Radyasyon tedavisi, dünya çapında birçok kanser türünün tedavisinde uygulanan en yaygın stratejilerden biridir. Radyoterapi kanser hücrelerini doğrudan, DNA kırılmalarını indükleyerek, veya dolaylı olarak, DNA'ya zarar veren ara maddeler oluşturarak, etkileyebilir. Bununla birlikte, kanser hücreleri radyasyona direnç kazanmanın yollarını geliştirebilirler. Uzun yıllar boyunca araştırmacılar, bu radyo-direncin altında yatan karmaşık moleküler mekanizmaları anlamayı amaçladılar.
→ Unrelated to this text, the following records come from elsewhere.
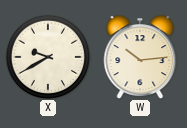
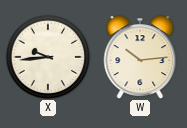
X: 9:40 -> 9:44
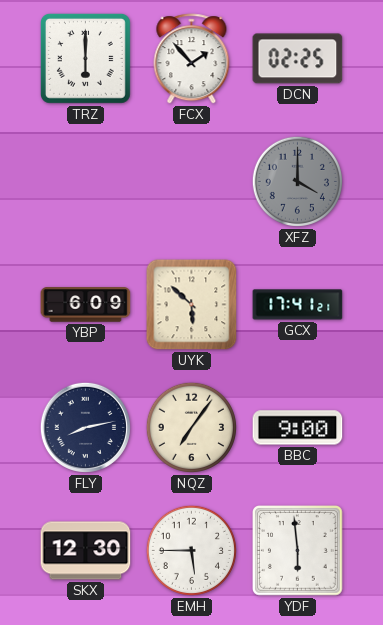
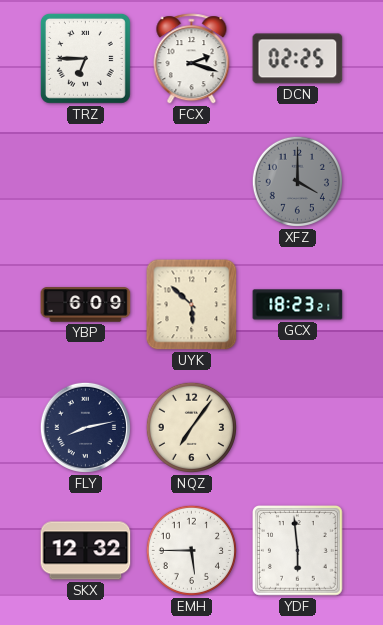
TRZ: 6:00 -> 6:45
FCX: 1:53 -> 2:18
GCX: 17:41 -> 18:23
BBC: 9:00 -> none
SKX: 12:30 -> 12:32
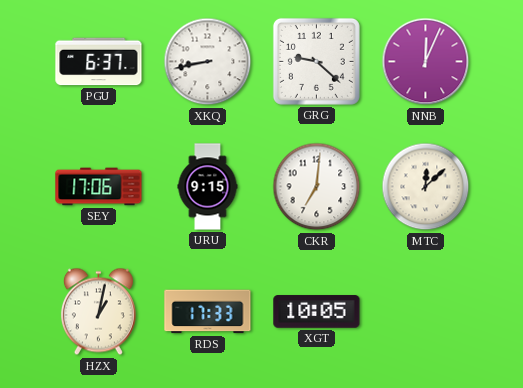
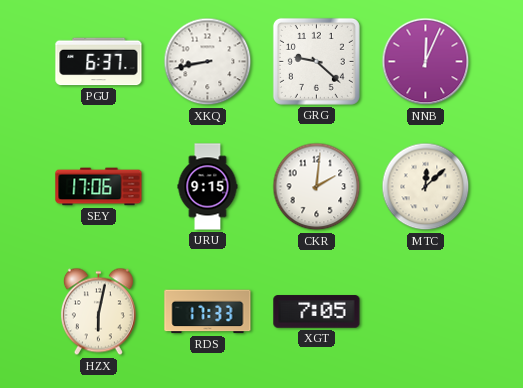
CKR: 7:01 -> 2:01
HZX: 1:02 -> 6:02
XGT: 10:05 -> 7:05
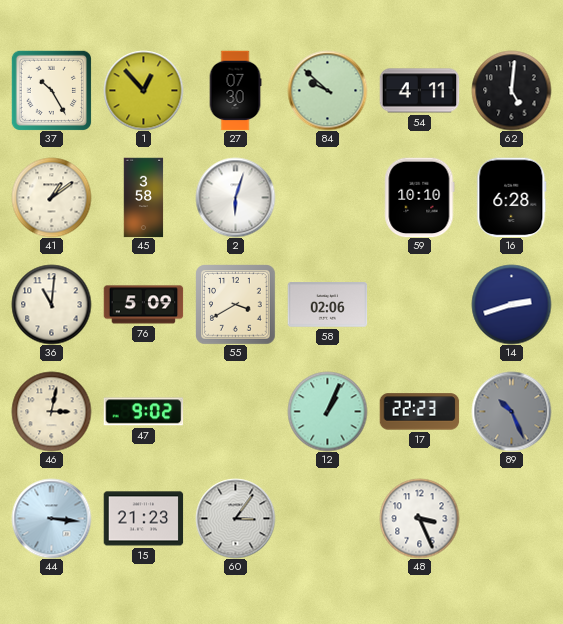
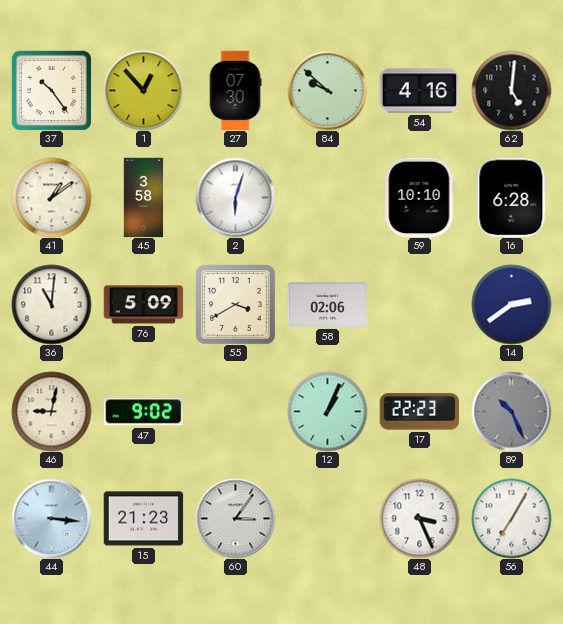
37: 10:25 -> 10:24
54: 4:11 -> 4:16
14: 2:42 -> 2:39
46: 3:02 -> 9:02
56: none -> 7:05
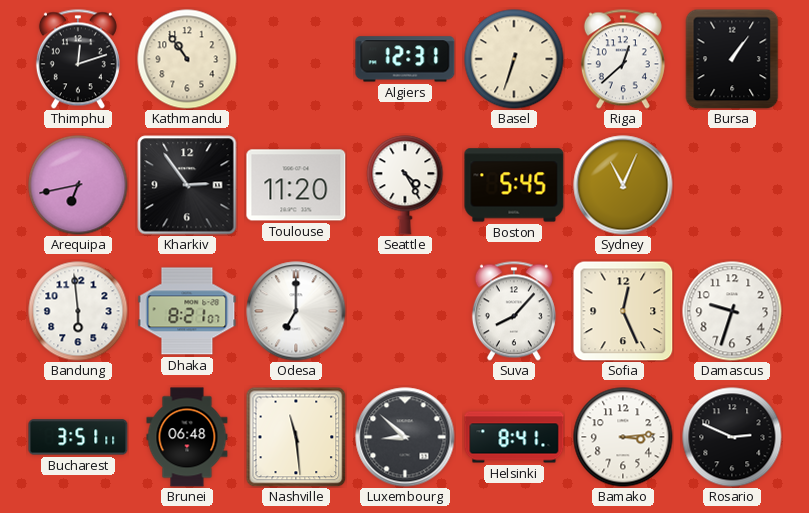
İBG Hesaplamalı Sistem Biyolojisi laboratuvarından Dr. Athanasia Pavlopoulou ve doktora öğrencisi Halil İbrahim Toy; İBG’de grup liderleri olan çalışma arkadaşları Doç. Dr. Gökhan Karakülah ve Dr. Hani AlOtaibi ve Thessaly Üniversitesi ve Atina Ulusal Teknik Üniversitesinden araştırma ortakları (DNA Hasarı Labının lideri Professor Georgakilas’in grubu) ile birlikte “yüksek verimli veriler” kullanarak kanser hücrelerinin radyasyona direnç mekanizmalarını çözmek için sistem biyoinformatiği yaklaşımını kullandı.
Elde ettikleri sonuçlar; kanser hücrelerinde radyo-direnç mekanizmalarında görev alan, ve "radyogen" olarak adlandırılan, işlevsel olarak birbirine bağlı 36 önemli gene işaret etti. Araştırmacılar, radyo-hassasiyetten radyo-dirence geçiş sırasında; DNA hasarı tepkisi, oksidatif stres ve hücre ölümünün en önemli biyolojik yolaklar olduğunu gözlemlediler.
Bu "radyogenler"in, klinikte ve özellikle radyasyon tedavisi protokollerinin optimizasyonunda tanısal veya prognostik belirteçler olarak kullanılma potansiyelleri önem teşkil etmekte.